REQUIREMENT -
Only the text of the records below belongs in the answer, copied exactly, with pictures omitted.

════════════════════

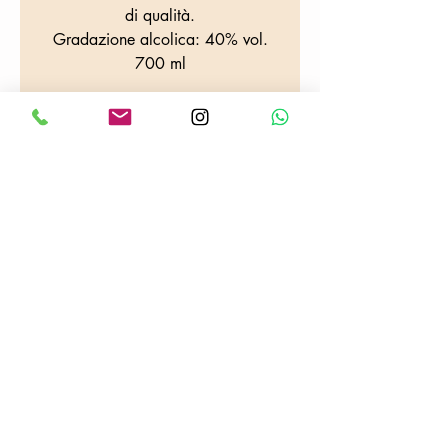
di qualità.
Gradazione alcolica: 40% vol.
700 ml
DOVE SIAMO
Tabaccheria Colafrancesco
Via Provana, 26
10093 Collegno (TO)
Tel:
0114155068
E-mail:
tabaccheriacolafrancesco@gmail.com
P.iva:
06703100013
Seguici su :
Informativa sulla Privacy
Spedizioni
Temini e condizioni d'uso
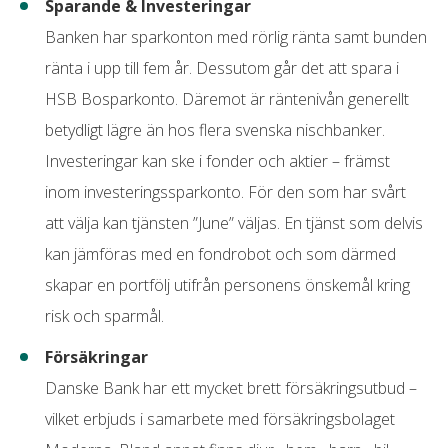
Samsung pay
Sparande & Investeringar
Banken har sparkonton med rörlig ränta samt bunden
ränta i upp till fem år. Dessutom går det att spara i
HSB Bosparkonto. Däremot är räntenivån generellt
betydligt lägre än hos flera svenska nischbanker.
Investeringar kan ske i fonder och aktier – främst
inom investeringssparkonto. För den som har svårt
att välja kan tjänsten ”June” väljas. En tjänst som delvis
kan jämföras med en fondrobot och som därmed
skapar en portfölj utifrån personens önskemål kring
risk och sparmål.
Försäkringar
Danske Bank har ett mycket brett försäkringsutbud –
vilket erbjuds i samarbete med försäkringsbolaget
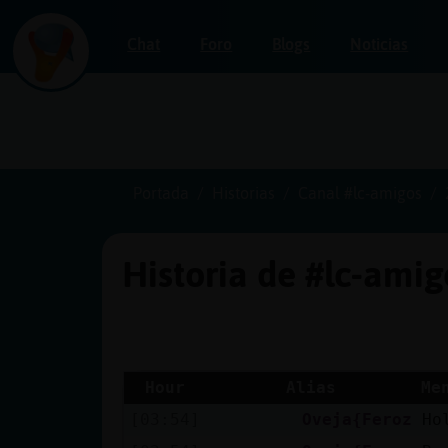
Chat
Foro
Blogs
Noticias
Iniciar
sesión
Portada
Historias
Canal #lc-amigos
Historia de #lc-ami
¡Chatea
sin
publicidad!
Hour
Alias
Me
[03:54]
Oveja{Feroz
Ho
Crear
una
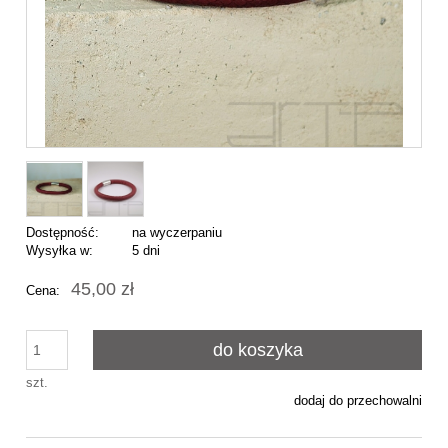
Dostępność:
na wyczerpaniu
Wysyłka w:
5 dni
45,00 zł
Cena:
do koszyka
szt.
dodaj do przechowalni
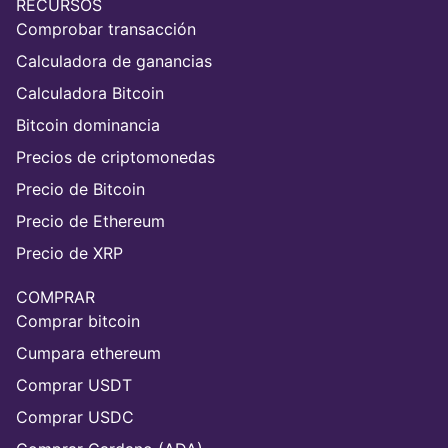
RECURSOS
Comprobar transacción
Calculadora de ganancias
Calculadora Bitcoin
Bitcoin dominancia
Precios de criptomonedas
Precio de Bitcoin
Precio de Ethereum
Precio de XRP
COMPRAR
Comprar bitcoin
Cumpara ethereum
Comprar USDT
Comprar USDC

════════════════════

WRITTEN SOLUTION -
di qualità.
Gradazione alcolica: 40% vol.
700 ml
DOVE SIAMO
Tabaccheria Colafrancesco
Via Provana, 26
10093 Collegno (TO)
Tel:
0114155068
E-mail:
tabaccheriacolafrancesco@gmail.com
P.iva:
06703100013
Seguici su :
Informativa sulla Privacy
Spedizioni
Temini e condizioni d'uso
Samsung pay
Sparande & Investeringar
Banken har sparkonton med rörlig ränta samt bunden
ränta i upp till fem år. Dessutom går det att spara i
HSB Bosparkonto. Däremot är räntenivån generellt
betydligt lägre än hos flera svenska nischbanker.
Investeringar kan ske i fonder och aktier – främst
inom investeringssparkonto. För den som har svårt
att välja kan tjänsten ”June” väljas. En tjänst som delvis
kan jämföras med en fondrobot och som därmed
skapar en portfölj utifrån personens önskemål kring
risk och sparmål.
Försäkringar
Danske Bank har ett mycket brett försäkringsutbud –
vilket erbjuds i samarbete med försäkringsbolaget
Chat
Foro
Blogs
Noticias
Iniciar
sesión
Portada
Historias
Canal #lc-amigos
Historia de #lc-ami
¡Chatea
sin
publicidad!
Hour
Alias
Me
[03:54]
Oveja{Feroz
Ho
Crear
una
Dostępność:
na wyczerpaniu
Wysyłka w:
5 dni
45,00 zł
Cena:
do koszyka
szt.
dodaj do przechowalni
RECURSOS
Comprobar transacción
Calculadora de ganancias
Calculadora Bitcoin
Bitcoin dominancia
Precios de criptomonedas
Precio de Bitcoin
Precio de Ethereum
Precio de XRP
COMPRAR
Comprar bitcoin
Cumpara ethereum
Comprar USDT
Comprar USDC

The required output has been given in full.